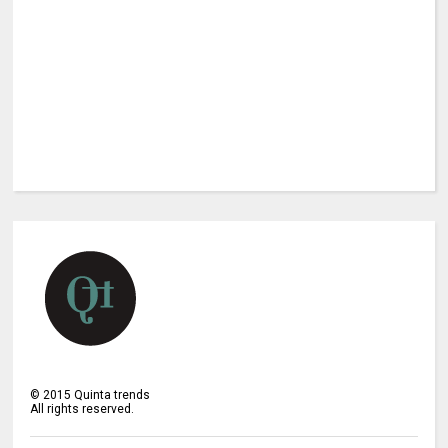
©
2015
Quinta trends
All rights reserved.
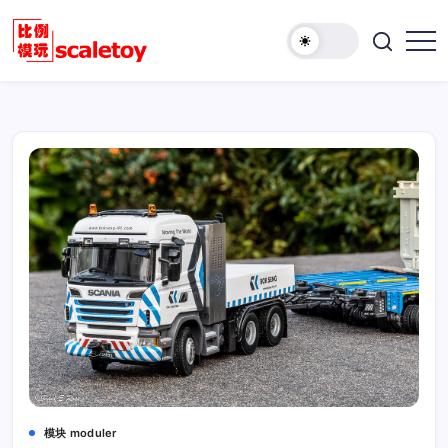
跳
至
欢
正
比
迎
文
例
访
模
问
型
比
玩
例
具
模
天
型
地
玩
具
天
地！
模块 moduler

--

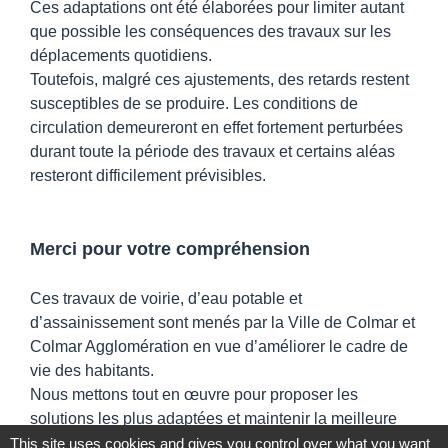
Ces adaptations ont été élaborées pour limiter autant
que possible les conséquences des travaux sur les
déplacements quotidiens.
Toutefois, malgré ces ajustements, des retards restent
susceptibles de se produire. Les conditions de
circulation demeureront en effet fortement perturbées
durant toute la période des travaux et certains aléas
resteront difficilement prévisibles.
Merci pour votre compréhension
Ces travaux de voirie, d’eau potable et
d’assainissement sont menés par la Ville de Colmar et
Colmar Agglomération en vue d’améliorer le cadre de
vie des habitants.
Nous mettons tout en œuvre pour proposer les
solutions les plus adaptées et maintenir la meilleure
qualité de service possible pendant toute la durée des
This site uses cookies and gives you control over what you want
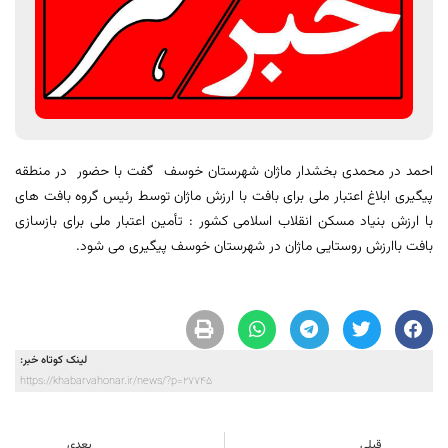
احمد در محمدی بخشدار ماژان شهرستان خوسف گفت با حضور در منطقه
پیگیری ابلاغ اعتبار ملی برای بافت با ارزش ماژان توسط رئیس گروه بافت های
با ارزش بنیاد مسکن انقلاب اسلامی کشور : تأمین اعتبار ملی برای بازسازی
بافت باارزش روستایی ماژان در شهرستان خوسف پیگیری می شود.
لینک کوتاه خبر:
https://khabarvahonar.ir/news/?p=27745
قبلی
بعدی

==

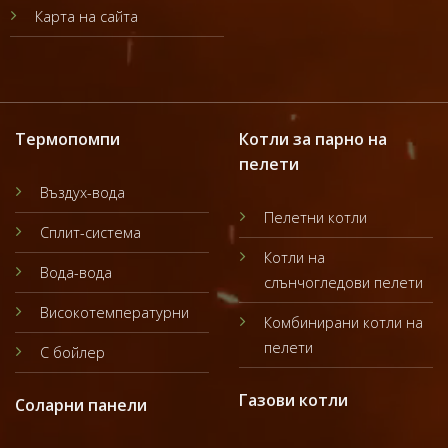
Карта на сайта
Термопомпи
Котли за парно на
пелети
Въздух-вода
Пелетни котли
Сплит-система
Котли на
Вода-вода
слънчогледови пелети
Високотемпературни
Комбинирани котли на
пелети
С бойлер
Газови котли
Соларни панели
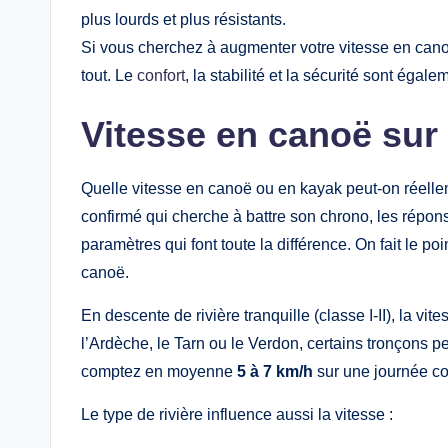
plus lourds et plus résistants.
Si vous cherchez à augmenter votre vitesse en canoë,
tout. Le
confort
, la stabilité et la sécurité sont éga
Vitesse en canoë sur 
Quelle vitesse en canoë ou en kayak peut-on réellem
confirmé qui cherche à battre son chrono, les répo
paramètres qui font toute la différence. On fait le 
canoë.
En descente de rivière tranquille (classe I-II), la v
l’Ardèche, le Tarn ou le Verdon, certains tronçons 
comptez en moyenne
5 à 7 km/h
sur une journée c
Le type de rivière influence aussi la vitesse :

## What you have to do
Rewrite everything from the line containing "Карта на сайта" down to the line containing "Le type de rivière" as a numbered list, skipping blank lines. Leave the picture out of the list.

## Output for this task
1. Карта на сайта
2. Термопомпи
3. Котли за парно на
4. пелети
5. Въздух-вода
6. Пелетни котли
7. Сплит-система
8. Котли на
9. Вода-вода
10. слънчогледови пелети
11. Високотемпературни
12. Комбинирани котли на
13. пелети
14. С бойлер
15. Газови котли
16. Соларни панели
17. plus lourds et plus résistants.
18. Si vous cherchez à augmenter votre vitesse en canoë,
19. tout. Le
20. confort
21. , la stabilité et la sécurité sont éga
22. Vitesse en canoë sur 
23. Quelle vitesse en canoë ou en kayak peut-on réellem
24. confirmé qui cherche à battre son chrono, les répo
25. paramètres qui font toute la différence. On fait le 
26. canoë.
27. En descente de rivière tranquille (classe I-II), la v
28. l’Ardèche, le Tarn ou le Verdon, certains tronçons 
29. comptez en moyenne
30. 5 à 7 km/h
31. sur une journée c
32. Le type de rivière influence aussi la vitesse :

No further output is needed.